Au-delà des chiffres
La plateforme a traité 20 000 appels environ. 2000 médiateurs numériques se sont portés volontaires pour participer à cette plateforme.Nous avons été environ 700 à participer à cette plateforme. Certains volontaires n’ont pas pu rejoindre les équipes opérationnelles. Tout s’est fait dans l’urgence. Dès son lancement, j’ai alerté sur ce que la plateforme induisait en terme de médiation numérique. Au cours d’une visio-conférence hebdomadaire, le Secrétaire d’état a émis l’hypothèse de la pérennité de ce service. Il n’en est rien, la plateforme est désormais fermée.
Le gouvernement a constaté que plus de 60 % des sollicitations concernaient des démarches administratives
Trois sujets prioritaires sont apparus : communiquer avec ses proches, faire une déclaration en ligne et aussi s’informer et « trouver des informations vérifiées » sur la pandémie… »
« Une question revenait beaucoup : la téléconsultation »,
On ne sait pas trop que penser de ces informations contradictoires concernant la nature des appels. Ils mettent en évidence la nécéssité de publier les statistiques en données ouvertes.

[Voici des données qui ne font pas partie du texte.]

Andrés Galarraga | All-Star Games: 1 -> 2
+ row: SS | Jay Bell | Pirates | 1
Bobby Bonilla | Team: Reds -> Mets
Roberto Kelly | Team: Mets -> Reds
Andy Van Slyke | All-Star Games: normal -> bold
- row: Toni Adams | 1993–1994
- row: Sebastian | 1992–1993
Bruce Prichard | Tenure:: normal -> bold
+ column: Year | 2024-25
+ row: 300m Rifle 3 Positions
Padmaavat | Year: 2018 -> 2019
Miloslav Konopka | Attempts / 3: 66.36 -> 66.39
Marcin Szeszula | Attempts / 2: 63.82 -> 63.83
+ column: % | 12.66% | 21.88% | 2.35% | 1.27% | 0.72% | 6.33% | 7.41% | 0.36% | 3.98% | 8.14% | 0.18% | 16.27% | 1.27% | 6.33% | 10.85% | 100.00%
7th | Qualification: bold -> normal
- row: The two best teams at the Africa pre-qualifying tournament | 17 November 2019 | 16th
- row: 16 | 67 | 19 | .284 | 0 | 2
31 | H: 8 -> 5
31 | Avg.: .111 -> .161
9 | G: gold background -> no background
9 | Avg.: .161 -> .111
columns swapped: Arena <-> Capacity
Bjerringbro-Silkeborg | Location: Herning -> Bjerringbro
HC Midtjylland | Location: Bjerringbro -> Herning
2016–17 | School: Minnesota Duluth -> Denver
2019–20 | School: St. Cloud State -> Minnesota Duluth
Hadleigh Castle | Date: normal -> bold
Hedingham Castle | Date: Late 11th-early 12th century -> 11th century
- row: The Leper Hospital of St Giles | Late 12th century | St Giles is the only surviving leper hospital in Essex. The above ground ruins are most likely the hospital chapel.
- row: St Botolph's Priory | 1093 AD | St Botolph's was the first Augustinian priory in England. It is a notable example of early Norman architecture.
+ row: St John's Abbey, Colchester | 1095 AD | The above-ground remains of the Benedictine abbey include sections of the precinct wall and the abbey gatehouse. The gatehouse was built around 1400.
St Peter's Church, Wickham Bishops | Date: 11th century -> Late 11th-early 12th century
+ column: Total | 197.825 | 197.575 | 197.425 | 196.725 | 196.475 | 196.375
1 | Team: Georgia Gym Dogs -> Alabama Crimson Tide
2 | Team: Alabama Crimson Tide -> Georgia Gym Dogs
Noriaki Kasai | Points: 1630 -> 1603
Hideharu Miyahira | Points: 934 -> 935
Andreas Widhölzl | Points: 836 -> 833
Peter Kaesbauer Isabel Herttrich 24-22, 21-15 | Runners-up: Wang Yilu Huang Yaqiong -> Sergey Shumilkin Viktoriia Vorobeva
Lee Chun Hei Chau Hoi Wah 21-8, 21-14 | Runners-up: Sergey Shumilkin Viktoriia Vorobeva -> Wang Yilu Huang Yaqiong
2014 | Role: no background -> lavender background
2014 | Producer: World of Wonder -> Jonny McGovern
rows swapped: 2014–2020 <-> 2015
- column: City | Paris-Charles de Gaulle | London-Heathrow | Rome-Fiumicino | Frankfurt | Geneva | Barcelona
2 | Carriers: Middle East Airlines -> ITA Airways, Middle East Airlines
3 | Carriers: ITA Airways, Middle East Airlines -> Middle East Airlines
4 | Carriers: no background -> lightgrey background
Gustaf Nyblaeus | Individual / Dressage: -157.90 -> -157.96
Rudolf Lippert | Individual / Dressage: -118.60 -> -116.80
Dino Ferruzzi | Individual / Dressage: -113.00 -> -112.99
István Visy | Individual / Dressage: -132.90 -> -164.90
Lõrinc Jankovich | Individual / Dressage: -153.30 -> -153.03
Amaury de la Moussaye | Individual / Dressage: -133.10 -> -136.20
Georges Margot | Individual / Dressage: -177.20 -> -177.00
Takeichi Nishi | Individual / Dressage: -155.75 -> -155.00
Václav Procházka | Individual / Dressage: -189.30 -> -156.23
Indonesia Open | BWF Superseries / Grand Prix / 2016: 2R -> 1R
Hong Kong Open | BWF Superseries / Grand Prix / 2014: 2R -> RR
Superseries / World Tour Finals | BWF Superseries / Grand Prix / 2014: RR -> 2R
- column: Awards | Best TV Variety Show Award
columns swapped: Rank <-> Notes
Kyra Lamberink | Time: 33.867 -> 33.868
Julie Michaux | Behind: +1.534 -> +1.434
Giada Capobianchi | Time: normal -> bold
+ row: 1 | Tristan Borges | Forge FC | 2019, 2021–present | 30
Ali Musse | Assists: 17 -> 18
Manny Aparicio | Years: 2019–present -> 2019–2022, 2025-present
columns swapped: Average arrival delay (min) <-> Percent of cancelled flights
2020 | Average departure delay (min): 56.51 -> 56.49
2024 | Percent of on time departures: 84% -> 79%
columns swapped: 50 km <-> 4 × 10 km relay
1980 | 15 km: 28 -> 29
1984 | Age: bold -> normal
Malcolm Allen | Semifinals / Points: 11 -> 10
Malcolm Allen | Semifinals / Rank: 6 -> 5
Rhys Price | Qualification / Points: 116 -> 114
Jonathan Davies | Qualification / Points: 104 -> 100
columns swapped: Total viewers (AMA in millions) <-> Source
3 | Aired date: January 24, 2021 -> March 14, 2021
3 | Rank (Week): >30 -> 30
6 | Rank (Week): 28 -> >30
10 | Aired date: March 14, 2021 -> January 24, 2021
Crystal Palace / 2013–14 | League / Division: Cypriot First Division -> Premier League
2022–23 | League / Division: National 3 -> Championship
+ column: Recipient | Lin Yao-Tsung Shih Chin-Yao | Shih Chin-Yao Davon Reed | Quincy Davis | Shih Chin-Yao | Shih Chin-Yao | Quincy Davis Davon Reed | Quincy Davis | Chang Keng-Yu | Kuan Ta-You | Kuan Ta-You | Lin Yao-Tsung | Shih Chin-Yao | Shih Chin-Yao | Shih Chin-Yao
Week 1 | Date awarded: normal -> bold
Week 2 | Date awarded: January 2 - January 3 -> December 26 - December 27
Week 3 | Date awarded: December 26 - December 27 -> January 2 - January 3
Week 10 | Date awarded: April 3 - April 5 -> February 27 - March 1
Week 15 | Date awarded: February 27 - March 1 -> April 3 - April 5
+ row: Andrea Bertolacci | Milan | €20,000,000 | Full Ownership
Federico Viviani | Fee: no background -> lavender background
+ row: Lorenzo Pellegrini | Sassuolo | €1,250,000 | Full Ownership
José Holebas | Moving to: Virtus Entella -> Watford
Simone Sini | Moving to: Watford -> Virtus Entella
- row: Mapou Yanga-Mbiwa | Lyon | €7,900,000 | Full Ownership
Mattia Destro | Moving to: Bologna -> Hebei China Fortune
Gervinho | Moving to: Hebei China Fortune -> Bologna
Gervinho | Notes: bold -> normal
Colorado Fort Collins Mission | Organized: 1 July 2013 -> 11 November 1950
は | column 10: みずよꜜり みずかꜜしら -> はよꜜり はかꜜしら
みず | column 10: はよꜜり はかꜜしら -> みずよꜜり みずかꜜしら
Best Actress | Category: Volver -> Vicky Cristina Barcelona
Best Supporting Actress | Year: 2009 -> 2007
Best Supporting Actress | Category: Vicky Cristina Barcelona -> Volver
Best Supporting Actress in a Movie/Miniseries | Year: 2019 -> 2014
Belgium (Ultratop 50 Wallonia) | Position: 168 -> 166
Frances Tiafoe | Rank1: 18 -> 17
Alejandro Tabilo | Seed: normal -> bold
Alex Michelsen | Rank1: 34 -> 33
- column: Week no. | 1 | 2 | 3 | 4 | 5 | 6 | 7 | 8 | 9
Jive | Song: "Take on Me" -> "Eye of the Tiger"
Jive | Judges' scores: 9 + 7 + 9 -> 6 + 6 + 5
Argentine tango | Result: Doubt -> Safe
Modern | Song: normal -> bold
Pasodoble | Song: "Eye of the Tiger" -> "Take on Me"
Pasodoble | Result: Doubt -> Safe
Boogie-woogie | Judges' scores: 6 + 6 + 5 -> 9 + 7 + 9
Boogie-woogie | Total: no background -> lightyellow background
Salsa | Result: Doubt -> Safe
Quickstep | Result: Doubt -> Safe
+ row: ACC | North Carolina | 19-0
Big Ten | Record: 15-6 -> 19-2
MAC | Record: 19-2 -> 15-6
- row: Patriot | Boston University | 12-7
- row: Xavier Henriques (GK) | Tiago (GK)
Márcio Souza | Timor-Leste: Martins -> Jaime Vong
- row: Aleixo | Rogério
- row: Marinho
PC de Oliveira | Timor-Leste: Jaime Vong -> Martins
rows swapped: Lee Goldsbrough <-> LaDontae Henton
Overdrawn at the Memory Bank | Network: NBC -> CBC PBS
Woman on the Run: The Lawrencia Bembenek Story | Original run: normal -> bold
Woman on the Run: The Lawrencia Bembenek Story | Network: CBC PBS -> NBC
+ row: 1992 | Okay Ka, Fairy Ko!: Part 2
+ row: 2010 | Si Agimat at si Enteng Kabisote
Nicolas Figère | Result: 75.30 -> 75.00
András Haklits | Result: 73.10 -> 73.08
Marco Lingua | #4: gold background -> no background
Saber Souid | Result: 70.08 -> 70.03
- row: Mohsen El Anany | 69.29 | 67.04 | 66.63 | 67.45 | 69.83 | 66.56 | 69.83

“Les problèmes rencontrés par les usagers sont propres à un territoire, ce ne sont pas les mêmes selon que l’on se trouve dans les Hauts-de France, en montagne, ou en zone rurale”, explique l’ANCT
Nouveau périmètre.
A quel moment a t’on demandé l’avis aux médiateurs numériques sur cette plateforme ? Ce sont eux qui l’ont fait vivre au quotidien. Ce qui a fait la force de cette plateforme c’est qu’un répondant savait qu’il pouvait s’appuyer sur d’autres collègues répartis. C’est exactement le cas pour le médiateur numérique qui a répondu à Éliane. Qu’est-ce qu’on répondra à Éliane la prochaine fois ? Rappelez nous pour un certificat de décès. En effet, le gouvernement a opté pour tester une autre plateforme téléphonique dans six départements. Désormais, les agents des Maisons France Services qui répondront ne géreront que les accompagnements administratifs. Ce n’est pas la vision que je défends de l’inclusion numérique. Le médiateur numérique met l’humain au cœur de son accompagnement.